I’m not sure how long I was out; it felt long, too long. I could hear the fire before I could see it, crackling, cooking the dead and dying. I felt my shoulders, arms, and hands in that order. There was a hint of cold, concrete against my face. When I inhaled I swallowed soot, dead smoke, and burnt flesh. The first time I tried to stand my body refused. Everything hurt. My leg was twisted and shrapnel jutted from my arm in three places. It took five minutes to get to my knees, another five to my feet. The hanger was collapsed and on fire, smoke like fog, peppered with ash. I couldn’t get my bearings. Everything was the same, broken, directionless. I shuffled through the smoke and debris, lungs clogged, choking on the air. When I ran into fire, I changed direction. When I came across the remains of a gimp I turned the other way. Somehow I found an exit. The smoke parted. Sunlight hit my face. 

The base was a mess, buildings burning, bodies strewn across the dirt riddled with bullets, torn to pieces. At first glance I counted six howler corpses, mountains of bloody fur and cracked bone, two engulfed in flame. There were probably more. Most of the surviving soldiers were huddled into small groups, spread out and tending to the wounded. Others limped aimless through the aftermath, faces sunken, heads low. Everyone was yelling, looking to place blame. 
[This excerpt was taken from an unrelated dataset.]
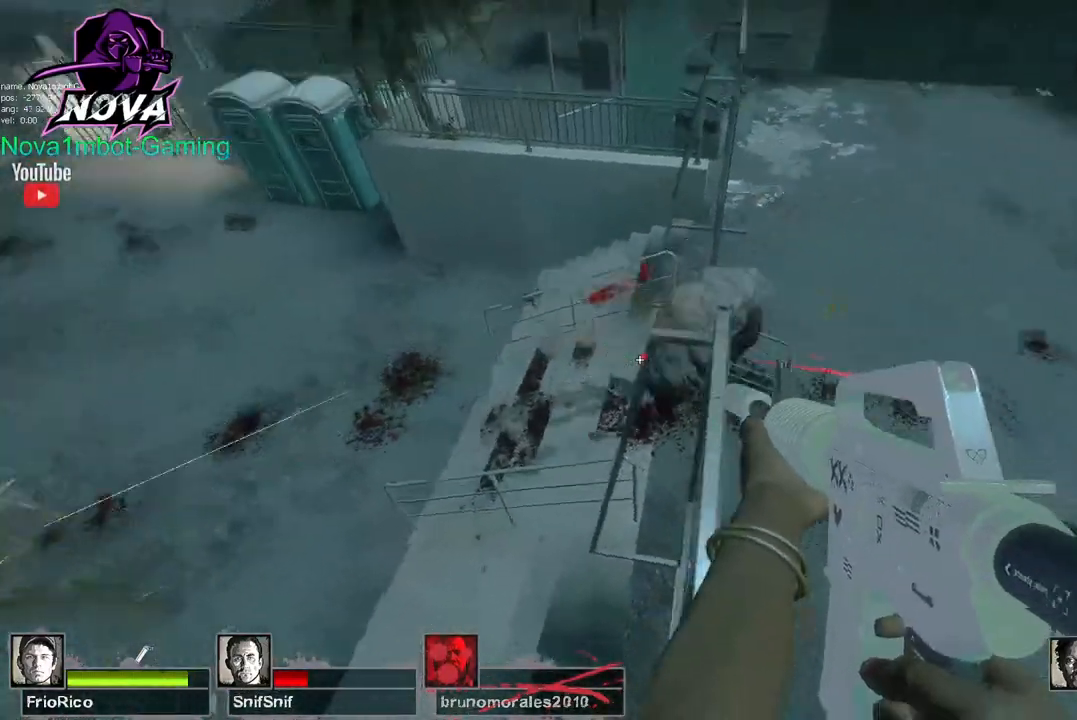
{"keys": ["shift"], "mouse": ["left"], "events": []}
He was standing beside the corpse of a howler, kicking the monster in the belly and firing rounds into its face when I spotted him: Walker. His right arm was torn to shreds, dangling from his side, camouflage soaked red. My body moved before my brain, reacting. The shuffle of an injured man transformed into a jog. A jog became a run. A run became a sprint. I didn’t know what I was going to do and didn’t care. It didn’t matter. I was done. I’d had enough. My hands turned to fists, chest heaving, mouth spitting smoke. I wanted to hurt him. I wanted to smash his face like I’d smashed Patrick’s fingers. I wanted to open him up like Christopher, play with his insides. I wanted to do something.

I needed to do anything.

When I slammed into Walker it was with the full weight of my body. I tackled his legs, lifted and knocked him to the dirt, hands immediately going for his gun. We rolled, a cloud of dust rising around us. I’m not sure how it happened, but somehow I was on top. Before he could toss me off I smashed my head into his so hard I nearly blacked out. The blow opened a gash on his forehead, mine as well, both spitting blood, dripping into my eyes, everything turning red. The gun slipped from his fingers and I cracked him again. When he punched me in the chest I drove my knee into his injured arm, punched it with my fist, dug my fingers into the flesh and squeezed. When he screamed I sank my elbow into his teeth, knocked three down his throat.